On Tuesday a spokesperson for Cricket South Africa revealed that batsman HD Ackerman had been suspended for three matches following an on-field altercation with an opponent. One of the charges laid was that HD’s actions ”brought the game into disrepute”. Ja nee, given that the oke plays for a team sponsored by Fidentia, Lemmer reckons he did that just by pulling on his shirt and advertising the slimeball of the week.
Apple for the teacher
The oom is the first to admit that he can be a cantankerous old bugger, but he also likes to give credit where it’s due. Which is why he got a kick this week out of hearing Education Minister Naledi Pandor give the Eastern Cape education department a hard klap after it agreed to push failed grade 11s into grade 12. ”Placing these learners in this situation will almost certainly result in their further failure,” she said. In the old language, that’s what the manne call six of the best. Eina.
Zap! Kerpow! Ping!
Just when the manne thought the department of public enterprises had managed to secure all its loose nuts and bolts, Alec Erwin is back to his babbling best. Speaking to Parliament on Monday about the soon-to-be-built second nuclear reactor, the minister waxed mysterious about its planned location. ”One does not reveal where a nuclear power plant is to be built,” he said, ”because we still have to acquire the land, although we might have already done that.” Well, have we or haven’t we? Do we know? Does anyone know? What’s my name and where do I live? Anyone? Mommy?
No cigar
One swift denial a fortnight ago and all the media fuss about an alleged meeting between Jacob Zuma and Tokyo Sexwale is suddenly tjoepstil. A pity, though: the oom was looking forward to hearing Oom Tokyo’s supporters singing Awlethu’ caviar-and-champers wam.
Mac the Craft-knife
As if humans weren’t violent enough, the SABC news website now seems to have found murderous office equipment stalking our playgrounds.
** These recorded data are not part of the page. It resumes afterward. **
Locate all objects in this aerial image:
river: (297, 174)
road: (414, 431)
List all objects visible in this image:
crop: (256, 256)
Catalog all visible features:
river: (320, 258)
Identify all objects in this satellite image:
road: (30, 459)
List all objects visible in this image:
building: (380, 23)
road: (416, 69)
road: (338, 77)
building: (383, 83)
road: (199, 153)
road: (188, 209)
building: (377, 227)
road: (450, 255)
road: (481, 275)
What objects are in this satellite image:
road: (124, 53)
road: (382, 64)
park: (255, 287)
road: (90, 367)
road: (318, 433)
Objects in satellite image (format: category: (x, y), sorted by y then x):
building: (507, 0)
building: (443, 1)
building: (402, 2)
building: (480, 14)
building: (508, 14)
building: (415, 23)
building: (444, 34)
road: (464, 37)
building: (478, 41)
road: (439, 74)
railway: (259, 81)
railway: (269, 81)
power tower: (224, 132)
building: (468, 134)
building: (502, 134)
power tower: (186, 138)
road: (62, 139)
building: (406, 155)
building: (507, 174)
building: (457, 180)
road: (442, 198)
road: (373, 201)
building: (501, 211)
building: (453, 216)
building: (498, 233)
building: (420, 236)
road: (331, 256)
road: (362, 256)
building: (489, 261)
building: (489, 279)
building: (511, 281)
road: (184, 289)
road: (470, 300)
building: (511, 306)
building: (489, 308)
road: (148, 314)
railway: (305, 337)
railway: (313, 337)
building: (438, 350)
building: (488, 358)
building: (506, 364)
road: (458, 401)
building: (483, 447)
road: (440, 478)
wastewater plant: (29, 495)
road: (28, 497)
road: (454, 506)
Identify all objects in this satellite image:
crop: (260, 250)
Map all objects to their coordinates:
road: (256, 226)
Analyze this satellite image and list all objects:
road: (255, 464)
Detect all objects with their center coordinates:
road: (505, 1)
Consider the headline: ”Boy stabbed on the head by scissors in schoolyard.” Next thing we’ll have protractors throwing each other with stones in the eye …
Freedom Front plus …
Last week the Oom read that the Freedom Front Plus and the Federal Alliance are planning to merge before the 2009 general election. After a week of discussions with Dorsbult’s political analysts, he can confirm that the merge will transform both parties from a speck to an official dot, and if they do very well in 2009, they might even apply for full-blown blot status.